Hello world. I am going to come off as a grouchy intolerant asshole, once again, but given the migraine I have right now, it's to be expected. I am in the process of reading and critiquing a set of creative writing submissions for one of my online classes. This is not my first class,  just an additional one, and while I am by no means an expert, I do have some experience in this matter. So to anyone out there who may be in a similar course this semester, or feel like taking one, or just write for funsies, I have some helpful advise.
 

  1. Spell-check. Proof read, then spell-check again. Then do some more proof reading. You know, catch  those your/you're affect/effect kind of things.
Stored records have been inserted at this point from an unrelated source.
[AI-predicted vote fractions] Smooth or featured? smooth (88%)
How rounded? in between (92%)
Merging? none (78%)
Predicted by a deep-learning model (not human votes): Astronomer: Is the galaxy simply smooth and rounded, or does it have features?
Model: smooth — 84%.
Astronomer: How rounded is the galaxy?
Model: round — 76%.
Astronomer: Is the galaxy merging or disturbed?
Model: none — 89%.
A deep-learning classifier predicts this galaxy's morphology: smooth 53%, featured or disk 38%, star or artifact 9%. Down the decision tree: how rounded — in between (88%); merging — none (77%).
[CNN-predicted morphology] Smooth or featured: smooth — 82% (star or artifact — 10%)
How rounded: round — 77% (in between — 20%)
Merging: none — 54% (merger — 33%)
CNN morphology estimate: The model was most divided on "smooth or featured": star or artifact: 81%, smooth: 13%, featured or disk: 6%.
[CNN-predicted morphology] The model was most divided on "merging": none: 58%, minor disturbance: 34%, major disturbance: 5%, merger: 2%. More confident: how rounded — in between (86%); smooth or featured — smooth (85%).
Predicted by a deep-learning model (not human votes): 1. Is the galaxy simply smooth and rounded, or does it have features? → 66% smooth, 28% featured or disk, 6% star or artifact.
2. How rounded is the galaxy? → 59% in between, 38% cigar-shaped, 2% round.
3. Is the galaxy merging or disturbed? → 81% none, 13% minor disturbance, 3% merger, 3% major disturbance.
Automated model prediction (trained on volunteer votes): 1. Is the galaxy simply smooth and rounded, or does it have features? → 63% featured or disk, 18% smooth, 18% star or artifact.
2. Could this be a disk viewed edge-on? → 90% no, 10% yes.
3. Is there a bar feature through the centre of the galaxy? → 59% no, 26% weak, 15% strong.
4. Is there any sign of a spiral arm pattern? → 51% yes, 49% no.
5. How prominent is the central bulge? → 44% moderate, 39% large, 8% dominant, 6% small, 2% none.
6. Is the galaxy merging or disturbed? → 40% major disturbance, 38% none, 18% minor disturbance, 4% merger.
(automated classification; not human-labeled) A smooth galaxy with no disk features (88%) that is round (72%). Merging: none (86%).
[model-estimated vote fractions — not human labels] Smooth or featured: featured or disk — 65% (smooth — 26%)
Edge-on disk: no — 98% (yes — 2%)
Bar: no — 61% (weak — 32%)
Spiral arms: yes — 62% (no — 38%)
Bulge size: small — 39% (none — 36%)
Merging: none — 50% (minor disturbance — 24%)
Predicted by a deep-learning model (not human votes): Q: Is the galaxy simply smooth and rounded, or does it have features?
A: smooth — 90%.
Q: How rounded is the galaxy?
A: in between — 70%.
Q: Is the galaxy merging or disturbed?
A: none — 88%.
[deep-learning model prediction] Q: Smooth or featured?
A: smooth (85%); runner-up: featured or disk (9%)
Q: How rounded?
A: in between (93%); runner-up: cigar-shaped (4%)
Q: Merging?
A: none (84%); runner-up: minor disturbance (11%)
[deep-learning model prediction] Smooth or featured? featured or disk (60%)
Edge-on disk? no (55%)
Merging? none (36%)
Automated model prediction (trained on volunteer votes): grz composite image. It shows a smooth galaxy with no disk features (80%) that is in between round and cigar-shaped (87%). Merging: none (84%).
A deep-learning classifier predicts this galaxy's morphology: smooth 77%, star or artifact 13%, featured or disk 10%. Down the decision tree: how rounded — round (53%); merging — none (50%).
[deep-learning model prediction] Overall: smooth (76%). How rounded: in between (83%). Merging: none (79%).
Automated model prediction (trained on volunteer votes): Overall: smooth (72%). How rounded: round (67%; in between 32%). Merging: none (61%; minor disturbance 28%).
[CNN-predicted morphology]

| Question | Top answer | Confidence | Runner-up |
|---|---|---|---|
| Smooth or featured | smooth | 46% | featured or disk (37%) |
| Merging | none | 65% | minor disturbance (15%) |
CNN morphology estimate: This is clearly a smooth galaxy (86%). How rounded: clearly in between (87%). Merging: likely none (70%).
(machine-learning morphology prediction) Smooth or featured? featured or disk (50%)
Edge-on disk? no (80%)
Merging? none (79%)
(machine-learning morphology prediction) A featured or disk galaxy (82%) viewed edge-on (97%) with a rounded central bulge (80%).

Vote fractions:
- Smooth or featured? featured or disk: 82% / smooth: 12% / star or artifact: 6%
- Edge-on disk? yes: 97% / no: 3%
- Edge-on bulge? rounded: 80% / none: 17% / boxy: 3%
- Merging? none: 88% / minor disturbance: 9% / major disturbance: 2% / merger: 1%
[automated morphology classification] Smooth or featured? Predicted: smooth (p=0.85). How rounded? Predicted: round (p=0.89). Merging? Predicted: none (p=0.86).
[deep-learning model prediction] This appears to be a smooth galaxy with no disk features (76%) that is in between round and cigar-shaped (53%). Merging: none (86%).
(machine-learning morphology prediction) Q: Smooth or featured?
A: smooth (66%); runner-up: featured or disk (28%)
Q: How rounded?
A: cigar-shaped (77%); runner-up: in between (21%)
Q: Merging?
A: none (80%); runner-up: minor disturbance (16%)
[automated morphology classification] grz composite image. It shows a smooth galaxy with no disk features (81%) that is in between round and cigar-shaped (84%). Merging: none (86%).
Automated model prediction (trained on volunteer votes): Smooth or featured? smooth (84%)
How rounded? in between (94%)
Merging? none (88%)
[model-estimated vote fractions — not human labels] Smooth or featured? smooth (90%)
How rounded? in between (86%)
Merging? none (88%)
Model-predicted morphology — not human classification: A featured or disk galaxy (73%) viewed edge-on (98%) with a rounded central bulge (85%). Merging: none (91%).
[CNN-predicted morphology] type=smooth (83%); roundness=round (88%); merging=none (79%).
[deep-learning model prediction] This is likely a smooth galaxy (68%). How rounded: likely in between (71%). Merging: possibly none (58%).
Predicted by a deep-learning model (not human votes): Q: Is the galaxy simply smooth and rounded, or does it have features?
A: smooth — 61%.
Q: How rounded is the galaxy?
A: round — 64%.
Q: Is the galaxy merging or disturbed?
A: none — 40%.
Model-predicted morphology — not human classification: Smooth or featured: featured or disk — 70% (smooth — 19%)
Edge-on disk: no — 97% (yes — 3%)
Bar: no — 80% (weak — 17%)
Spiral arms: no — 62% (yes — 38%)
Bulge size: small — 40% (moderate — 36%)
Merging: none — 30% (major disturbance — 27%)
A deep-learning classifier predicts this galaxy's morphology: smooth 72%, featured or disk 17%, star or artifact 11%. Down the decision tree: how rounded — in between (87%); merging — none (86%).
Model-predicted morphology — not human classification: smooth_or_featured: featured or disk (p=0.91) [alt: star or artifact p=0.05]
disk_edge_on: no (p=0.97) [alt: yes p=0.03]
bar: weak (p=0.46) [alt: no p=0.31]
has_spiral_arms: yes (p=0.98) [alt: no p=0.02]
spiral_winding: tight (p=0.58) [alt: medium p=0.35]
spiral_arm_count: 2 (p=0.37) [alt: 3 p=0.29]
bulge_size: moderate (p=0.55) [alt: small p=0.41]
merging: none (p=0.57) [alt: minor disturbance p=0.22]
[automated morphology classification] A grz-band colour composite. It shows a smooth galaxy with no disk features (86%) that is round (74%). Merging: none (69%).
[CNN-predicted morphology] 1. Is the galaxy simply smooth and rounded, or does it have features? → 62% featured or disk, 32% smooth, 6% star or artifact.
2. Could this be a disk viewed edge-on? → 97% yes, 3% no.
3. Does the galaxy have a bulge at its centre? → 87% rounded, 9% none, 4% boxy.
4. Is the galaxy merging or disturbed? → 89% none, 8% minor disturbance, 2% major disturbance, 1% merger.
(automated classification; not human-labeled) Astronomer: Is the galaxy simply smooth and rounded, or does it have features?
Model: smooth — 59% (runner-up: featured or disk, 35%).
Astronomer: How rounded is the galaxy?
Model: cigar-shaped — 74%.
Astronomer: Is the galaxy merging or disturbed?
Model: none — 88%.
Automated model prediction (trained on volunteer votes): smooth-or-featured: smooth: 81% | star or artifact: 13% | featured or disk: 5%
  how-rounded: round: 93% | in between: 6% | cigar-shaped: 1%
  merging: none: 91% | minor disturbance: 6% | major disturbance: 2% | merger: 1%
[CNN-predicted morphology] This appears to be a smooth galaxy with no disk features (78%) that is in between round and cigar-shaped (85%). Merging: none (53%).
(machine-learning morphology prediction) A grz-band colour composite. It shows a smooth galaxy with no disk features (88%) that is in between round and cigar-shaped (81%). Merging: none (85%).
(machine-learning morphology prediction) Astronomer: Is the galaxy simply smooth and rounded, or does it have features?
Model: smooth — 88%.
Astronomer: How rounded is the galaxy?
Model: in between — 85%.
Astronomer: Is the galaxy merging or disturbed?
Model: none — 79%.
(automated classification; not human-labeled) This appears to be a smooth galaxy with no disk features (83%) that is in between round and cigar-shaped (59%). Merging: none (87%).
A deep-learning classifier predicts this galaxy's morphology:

Makes everyone else's life a little easier, and lets them focus on thematic and mechanics, and singing your praises as an author.
  2. No one likes Manic Pixie Dream Girls. If you write the phrase "... had never met anyone like her before", I will smack you on the nose with a newspaper. Let that character trope die a painful death, please. Every story I've read so far this semester has had one. It is a crutch writers use when they can't write an interesting or endearing normal character, nor figure out how to have their main character grow as a person without being dragged out of their boring old stuffed shirts without some crazy bitch.
  3. If your story is not set in a generic current day setting, give me a fucking time stamp. And if you flash back, and/or flash forward, give some context clues as to what the hell is happening, and when.
  4. Keep the POV of down to only one main character if possible. I just finished reading a story that had 3 main characters that the narrative followed, and would occasionally have them occasionally recollect an additional character.  Confusing as hell.
  5. Maintain a sense of past or present tense. This is a tricky one. Are we the audience viewing the story as it unfolds Live in front of a studio audience, or are we looking back upon the events after dust has all settled? Or are you book-ending your back-story with present day events in the initial and ending chapters?  Just pick on, and try to maintain it throughout. Actually if 98% of the story is flashback, consider removing that part, and writing it chronologically without the cold opens, and time jumps.
  6. Show. Don't tell. Nobody likes long, tedious exposition for the sake of long, tedious exposition. 
  7. Don't try to be a cartographer, tour guide, ichthyologist, or Dan Brown. Long winded, overly detailed, yet error filled exposition about too much of anything is a pain in the ass. I don't care that you know Manhattan like the back of hand, just tell me they went from A to B, not each and every street and corner they go on. But don't make up a whole bunch of shit either. Most good detail questions can be answered with a simple Google search, or even a post on a Forum.
  8. Fuck Chekhov, and the guns he rode in on.
  9. ETA: If you are on a fucking Mac, please be considerate enough to your classmates to correctly save your files. I have had to add ".rtf" to 3 papers this week to be able to properly open them, and it is really annoying. Several fellow students just write comments about how they can't download or open the files, and it screws the whole feedback system up. Jerks.
  10.   hack745 adds: "Also, people need to write endings according to their characters, not because they want the story to end a certain way. I can't even begin to tell you about the amateur stories I've read that were totally ruined by the predictable and cliche ending they tacked on.  Oh yeah, and, "...it was all a dream," was never a good ending. Stop. Fucking. Using. It. "
     
 
Rant over. Feel free to post your own additional hints, vent about similar annoyances, or just remind what a Prick I am.